## [What to work on]
Word for word, set down the entries that follow.

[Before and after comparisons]
========================================

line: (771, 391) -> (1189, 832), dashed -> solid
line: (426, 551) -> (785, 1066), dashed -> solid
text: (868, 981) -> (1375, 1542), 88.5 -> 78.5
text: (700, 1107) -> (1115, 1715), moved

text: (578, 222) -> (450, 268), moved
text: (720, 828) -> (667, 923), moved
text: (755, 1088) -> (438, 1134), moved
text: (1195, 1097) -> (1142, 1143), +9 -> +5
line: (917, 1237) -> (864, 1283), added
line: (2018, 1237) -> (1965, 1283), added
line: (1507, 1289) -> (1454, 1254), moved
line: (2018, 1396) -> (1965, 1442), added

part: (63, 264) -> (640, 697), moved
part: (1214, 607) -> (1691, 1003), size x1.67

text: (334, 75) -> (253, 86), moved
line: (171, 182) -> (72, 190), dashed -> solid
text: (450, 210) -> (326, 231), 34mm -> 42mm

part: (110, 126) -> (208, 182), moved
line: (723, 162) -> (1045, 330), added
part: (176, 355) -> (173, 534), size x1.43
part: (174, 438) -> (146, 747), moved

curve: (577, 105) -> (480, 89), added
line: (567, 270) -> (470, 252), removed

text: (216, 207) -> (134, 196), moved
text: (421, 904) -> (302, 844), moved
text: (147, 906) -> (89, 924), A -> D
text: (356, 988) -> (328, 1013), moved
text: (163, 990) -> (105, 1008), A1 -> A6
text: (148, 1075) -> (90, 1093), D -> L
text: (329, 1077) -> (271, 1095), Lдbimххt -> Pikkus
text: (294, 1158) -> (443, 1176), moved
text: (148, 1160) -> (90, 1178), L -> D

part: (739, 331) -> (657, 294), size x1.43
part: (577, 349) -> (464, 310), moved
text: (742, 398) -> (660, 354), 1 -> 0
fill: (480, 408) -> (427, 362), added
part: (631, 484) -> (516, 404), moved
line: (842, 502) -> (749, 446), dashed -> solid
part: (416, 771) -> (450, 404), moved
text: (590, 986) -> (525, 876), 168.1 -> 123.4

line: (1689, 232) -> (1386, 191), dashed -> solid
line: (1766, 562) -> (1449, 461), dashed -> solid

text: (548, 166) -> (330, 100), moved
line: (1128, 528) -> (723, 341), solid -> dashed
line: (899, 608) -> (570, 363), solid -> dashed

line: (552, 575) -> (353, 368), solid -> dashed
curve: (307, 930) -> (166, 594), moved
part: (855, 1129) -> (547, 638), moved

========================================

## [Response below]
line: (771, 391) -> (1189, 832), dashed -> solid
line: (426, 551) -> (785, 1066), dashed -> solid
text: (868, 981) -> (1375, 1542), 88.5 -> 78.5
text: (700, 1107) -> (1115, 1715), moved

text: (578, 222) -> (450, 268), moved
text: (720, 828) -> (667, 923), moved
text: (755, 1088) -> (438, 1134), moved
text: (1195, 1097) -> (1142, 1143), +9 -> +5
line: (917, 1237) -> (864, 1283), added
line: (2018, 1237) -> (1965, 1283), added
line: (1507, 1289) -> (1454, 1254), moved
line: (2018, 1396) -> (1965, 1442), added

part: (63, 264) -> (640, 697), moved
part: (1214, 607) -> (1691, 1003), size x1.67

text: (334, 75) -> (253, 86), moved
line: (171, 182) -> (72, 190), dashed -> solid
text: (450, 210) -> (326, 231), 34mm -> 42mm

part: (110, 126) -> (208, 182), moved
line: (723, 162) -> (1045, 330), added
part: (176, 355) -> (173, 534), size x1.43
part: (174, 438) -> (146, 747), moved

curve: (577, 105) -> (480, 89), added
line: (567, 270) -> (470, 252), removed

text: (216, 207) -> (134, 196), moved
text: (421, 904) -> (302, 844), moved
text: (147, 906) -> (89, 924), A -> D
text: (356, 988) -> (328, 1013), moved
text: (163, 990) -> (105, 1008), A1 -> A6
text: (148, 1075) -> (90, 1093), D -> L
text: (329, 1077) -> (271, 1095), Lдbimххt -> Pikkus
text: (294, 1158) -> (443, 1176), moved
text: (148, 1160) -> (90, 1178), L -> D

part: (739, 331) -> (657, 294), size x1.43
part: (577, 349) -> (464, 310), moved
text: (742, 398) -> (660, 354), 1 -> 0
fill: (480, 408) -> (427, 362), added
part: (631, 484) -> (516, 404), moved
line: (842, 502) -> (749, 446), dashed -> solid
part: (416, 771) -> (450, 404), moved
text: (590, 986) -> (525, 876), 168.1 -> 123.4

line: (1689, 232) -> (1386, 191), dashed -> solid
line: (1766, 562) -> (1449, 461), dashed -> solid

text: (548, 166) -> (330, 100), moved
line: (1128, 528) -> (723, 341), solid -> dashed
line: (899, 608) -> (570, 363), solid -> dashed

line: (552, 575) -> (353, 368), solid -> dashed
curve: (307, 930) -> (166, 594), moved
part: (855, 1129) -> (547, 638), moved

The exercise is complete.